## Records from a data collection

.....

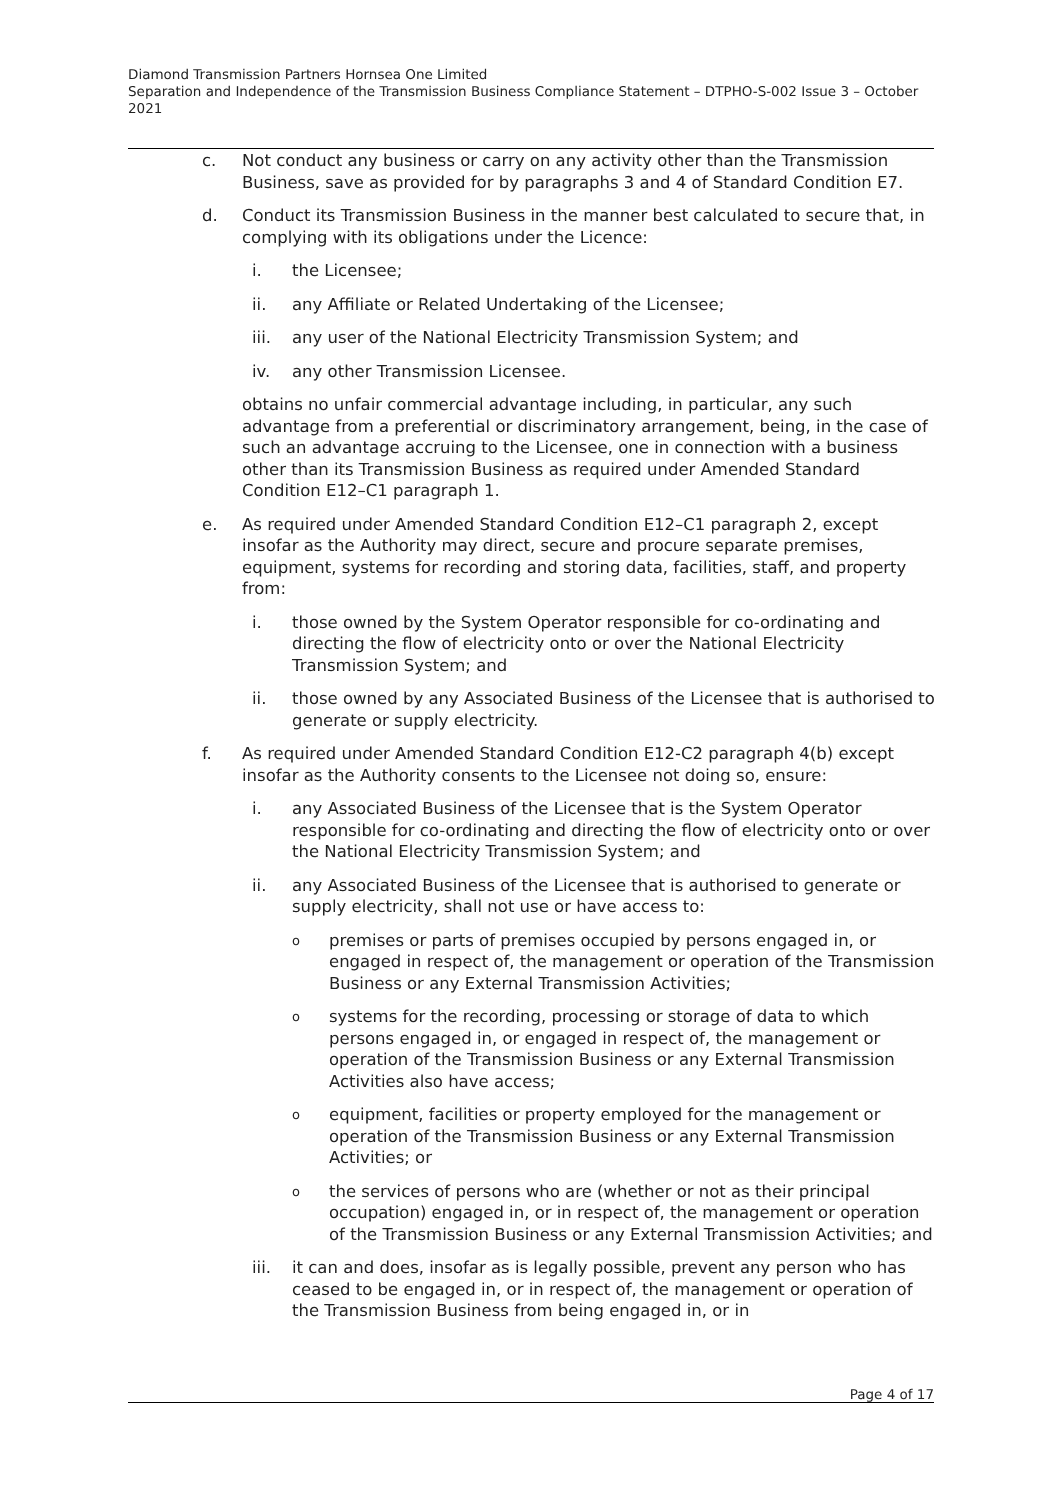Diamond Transmission Partners Hornsea One Limited
Separation and Independence of the Transmission Business Compliance Statement – DTPHO-S-002 Issue 3 – October 2021
c. Not conduct any business or carry on any activity other than the Transmission Business, save as provided for by paragraphs 3 and 4 of Standard Condition E7.
d. Conduct its Transmission Business in the manner best calculated to secure that, in complying with its obligations under the Licence:
i. the Licensee;
ii. any Affiliate or Related Undertaking of the Licensee;
iii. any user of the National Electricity Transmission System; and
iv. any other Transmission Licensee.
obtains no unfair commercial advantage including, in particular, any such advantage from a preferential or discriminatory arrangement, being, in the case of such an advantage accruing to the Licensee, one in connection with a business other than its Transmission Business as required under Amended Standard Condition E12–C1 paragraph 1.
e. As required under Amended Standard Condition E12–C1 paragraph 2, except insofar as the Authority may direct, secure and procure separate premises, equipment, systems for recording and storing data, facilities, staff, and property from:
i. those owned by the System Operator responsible for co-ordinating and directing the flow of electricity onto or over the National Electricity Transmission System; and
ii. those owned by any Associated Business of the Licensee that is authorised to generate or supply electricity.
f. As required under Amended Standard Condition E12-C2 paragraph 4(b) except insofar as the Authority consents to the Licensee not doing so, ensure:
i. any Associated Business of the Licensee that is the System Operator responsible for co-ordinating and directing the flow of electricity onto or over the National Electricity Transmission System; and
ii. any Associated Business of the Licensee that is authorised to generate or supply electricity, shall not use or have access to:
o
premises or parts of premises occupied by persons engaged in, or engaged in respect of, the management or operation of the Transmission Business or any External Transmission Activities;
o
systems for the recording, processing or storage of data to which persons engaged in, or engaged in respect of, the management or operation of the Transmission Business or any External Transmission Activities also have access;
o
equipment, facilities or property employed for the management or operation of the Transmission Business or any External Transmission Activities; or
o
the services of persons who are (whether or not as their principal occupation) engaged in, or in respect of, the management or operation of the Transmission Business or any External Transmission Activities; and
iii. it can and does, insofar as is legally possible, prevent any person who has ceased to be engaged in, or in respect of, the management or operation of the Transmission Business from being engaged in, or in
Page 4 of 17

.....

## What you need to do
Please transcribe, word for word, every line from the first line of the records above through the line containing "Separation and Independence", and leave out any pictures.

## Task result
Diamond Transmission Partners Hornsea One Limited
Separation and Independence of the Transmission Business Compliance Statement – DTPHO-S-002 Issue 3 – October 2021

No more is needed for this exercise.